Job item: Rewrite the text of the rows below with every "heridos" changed to "lesionados" and nothing else altered. Leave out the pictures.

:: Materials provided ::

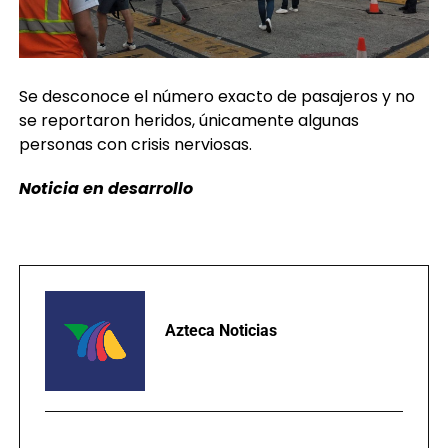
Se desconoce el número exacto de pasajeros y no
se reportaron heridos, únicamente algunas
personas con crisis nerviosas.
Noticia en desarrollo
Azteca Noticias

:::

Answer section:
Se desconoce el número exacto de pasajeros y no
se reportaron lesionados, únicamente algunas
personas con crisis nerviosas.
Noticia en desarrollo
Azteca Noticias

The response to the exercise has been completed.